Uma manhã
Uma manhã.
Recolhi-me à estação e sentei-me apertando as mãos enluvadas num livro quando a dois passos de mim, correndo da chuva, os meus olhos reconheceram-na. Parece ter sempre um ar distante, sempre semi ausente, o seu rosto constante como o de uma estatua, transmitindo-me uma cortina de ferro para as suas lutas interiores. Mas ela estava ali, como já disse, a dois passos de mim, e eu pousei o livro no colo e esticando-me no banco puxei-lhe a manga do casaco com um dedo.
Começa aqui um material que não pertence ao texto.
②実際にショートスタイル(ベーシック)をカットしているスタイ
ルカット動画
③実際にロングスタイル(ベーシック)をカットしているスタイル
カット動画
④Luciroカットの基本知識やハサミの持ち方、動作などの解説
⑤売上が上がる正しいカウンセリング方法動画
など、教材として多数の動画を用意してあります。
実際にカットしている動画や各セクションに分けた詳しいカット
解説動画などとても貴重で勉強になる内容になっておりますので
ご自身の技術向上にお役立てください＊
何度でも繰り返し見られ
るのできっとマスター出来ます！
Ela olhou para mim e reconheceu-me como quando se abrigara ali na paragem e reconhecendo-me nada me dissera por eu não estar naquele momento a olhar para ela. E como que bruscamente acordada da sua letargia lançou-se sobre mim bruscamente num tal estado de euforia e cumprimentou-me, pachorrentamente, com dois beijos no rosto. O seu cabelo molhado, fresco da chuva ou de um banho matinal de segunda feira, roçou pela minha cara. Primeiro na face direita, depois pela face esquerda. Os olhos que nos estivessem a ver pensariam que eles apenas se conhecem, que ele só a cumprimentou por que ela era uma ela e que assunto nenhum teriam já em comum pois, ela permaneceu de pé e ele deixou-se sentado, mesmo depois de a ter convidado a sentar. Os olhares perderam-se por outras paisagens que não eles mesmos, e o silencio de ambos falou mais alto que todas as saudações, que todas as perguntas de «como estas».
A manha estava fria e não havia necessidade de a aquecer. E tal como se encontraram da separação pouco se notou, fluiu natural e, seguiram os seus caminhos, não indiferentes mas tão só apenas não os mesmos caminhos que os aproximaram.